Tomaz Potocnik (UCL) - 2019-20 Students
tomaz.potocnik.19@ucl.ac.uk

Language change and why it happens

My main research objective is to study language change in progress. I am especially interested in (1) communicative and cognitive constraints and (2) the mechanisms that drive the language change, as well as in (3) contributing to the development of research methods in diachronic Latin semantics. 

By studying language change in progress, I have in mind studying the linguistic process of change itself and describing not only the initial stage and the end stage of an instance of change, but also intervening stages, as far as the corpus method (the only one available) allows.
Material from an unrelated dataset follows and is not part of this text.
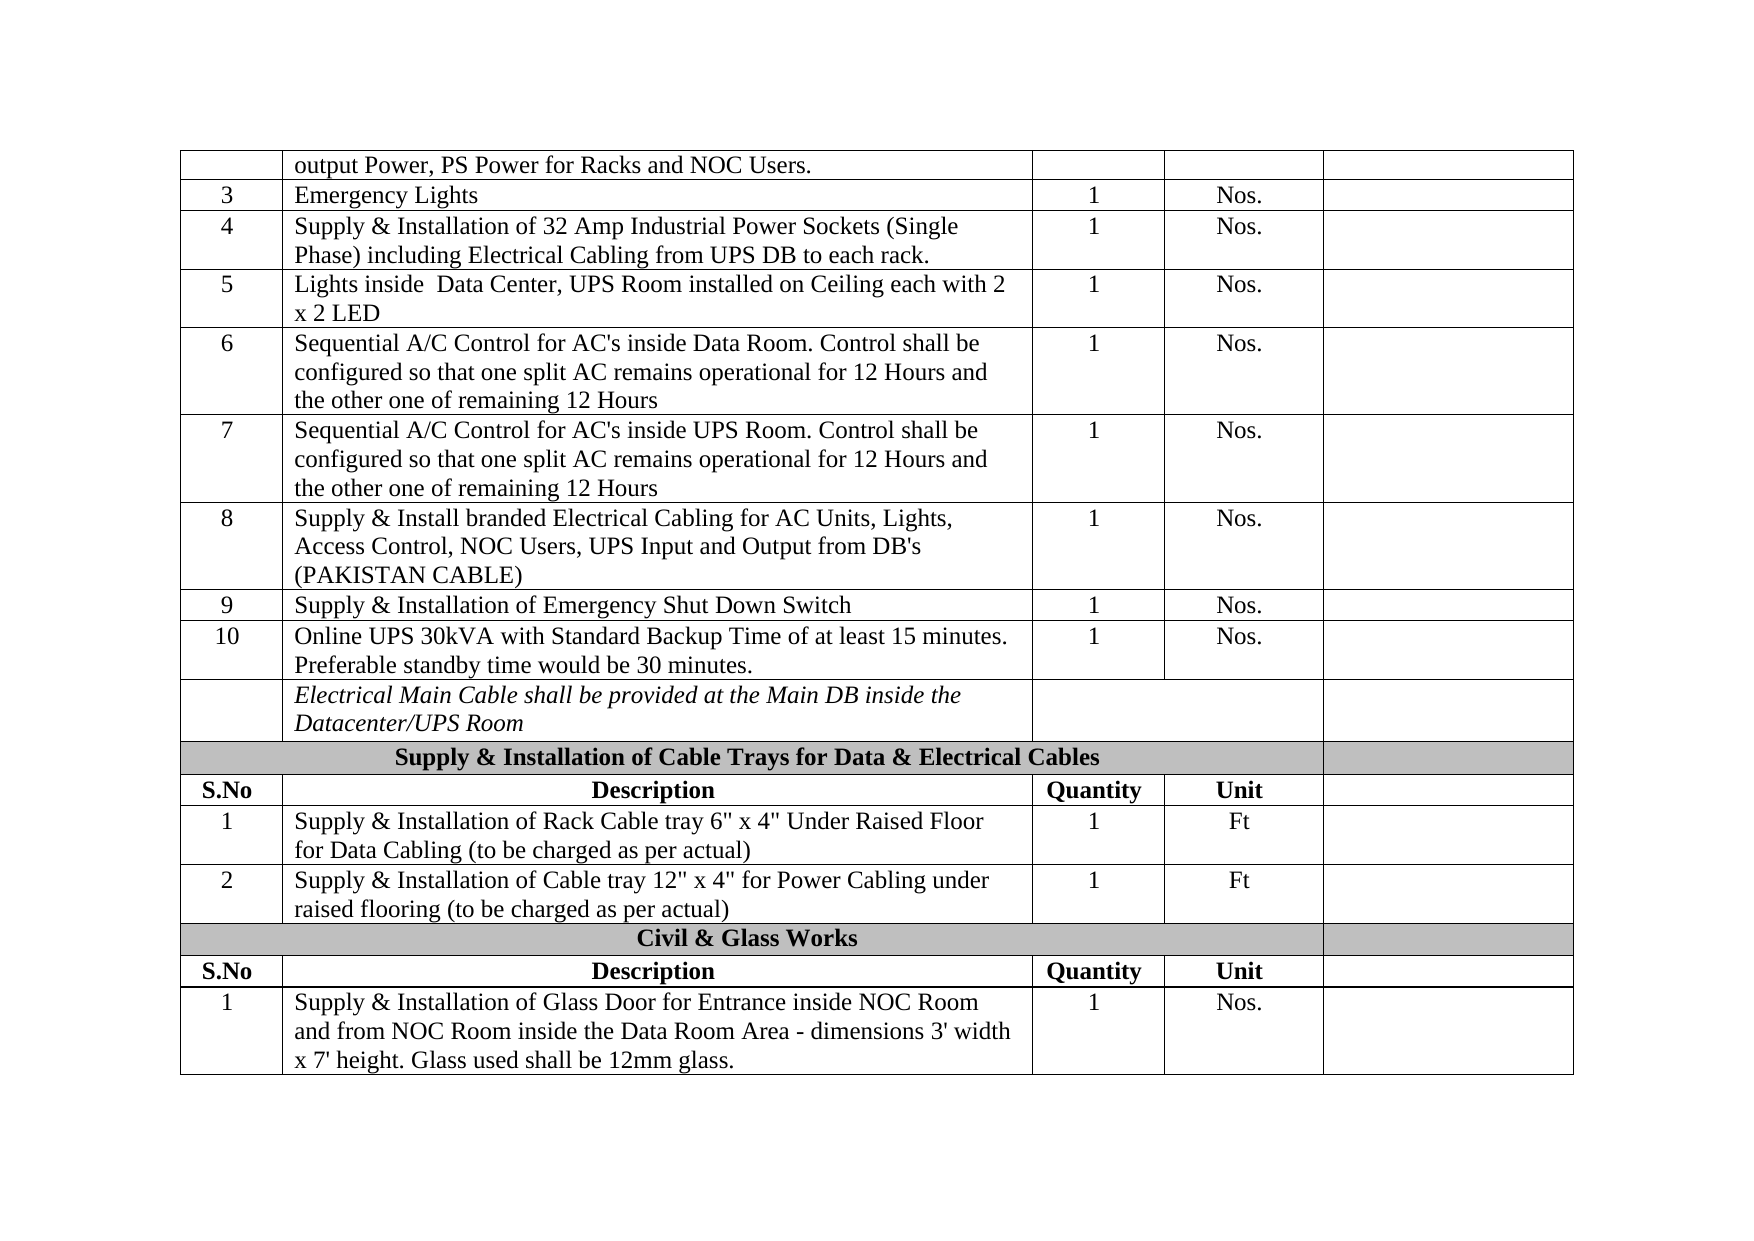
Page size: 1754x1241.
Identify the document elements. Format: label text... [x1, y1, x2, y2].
The question immediately arises how one can trace the development of an unchanging form. One way to do this is studying the context of an expression. In the case of deictic expressions, one might observe the participants in the utterance/event/state of affairs; in the case of modal verbs (which, for the purposes of the project, are understood as deictic expressions), the infinitive which they introduce serves as an important indicator of the stage of development (e.g. think about the diachronic development of licetlicet loqui licet videre > sci-, videlicet). The methodology of studying context, is borrowed from grammaticalization studies.

As stated above, I will study the mechanisms that propel the language change; in other words: Why does the change in a particular expression occur at all, what motivates it? The processes in historical linguistics identified in the course of various studies include analogy, grammaticalization, semantic bleaching, frequency, subjectification, metaphor, metonymy, etc. In the initial stage, I will focus on metaphor and frequency; grammaticalization and semantic bleaching will figure prominently throughout the study. 

The study will be based on a corpus of Latin texts (the limited validity of written data in language change studies will be taken into account). In order to answer my research questions, I will focus on a range of deictic expressions which (as evidenced by decades of study on grammaticalization, cognitive linguistics and modality) are highly susceptible to change. The expressions studied will be chosen among spatial deictic expressions (unde, hic), modal expressions (licet, oportet, possum, etc.), temporal deictic expressions (adverbs of time, expression of the future in Latin) and others. 

An important and deliberate characteristic of the project is its interdisciplinarity. It draws not only from Classics and historical linguistics, but also from cognitive studies, digital humanities, corpus linguistics and theoretical semantics. The findings will ideally be useful to Latin linguists, researchers of modality and grammaticalization, as well as linguists working on Greek and Romance linguistics.